* _TASK_
Substitute "Identify" for "Point out" in each of the records below, and give the records again with all other text unchanged.

* _INFORMATION SUPPLIED_
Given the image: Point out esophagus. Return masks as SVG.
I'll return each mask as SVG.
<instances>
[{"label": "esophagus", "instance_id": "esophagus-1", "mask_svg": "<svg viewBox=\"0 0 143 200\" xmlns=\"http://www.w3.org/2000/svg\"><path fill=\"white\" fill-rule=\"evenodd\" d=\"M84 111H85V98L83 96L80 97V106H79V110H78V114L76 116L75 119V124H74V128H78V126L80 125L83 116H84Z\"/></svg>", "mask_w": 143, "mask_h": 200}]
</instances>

* _SOLUTION TO THIS TASK_
Given the image: Identify esophagus. Return masks as SVG.
I'll return each mask as SVG.
<instances>
[{"label": "esophagus", "instance_id": "esophagus-1", "mask_svg": "<svg viewBox=\"0 0 143 200\" xmlns=\"http://www.w3.org/2000/svg\"><path fill=\"white\" fill-rule=\"evenodd\" d=\"M84 111H85V98L83 96L80 97V106H79V110H78V114L76 116L75 119V124H74V128H78V126L80 125L83 116H84Z\"/></svg>", "mask_w": 143, "mask_h": 200}]
</instances>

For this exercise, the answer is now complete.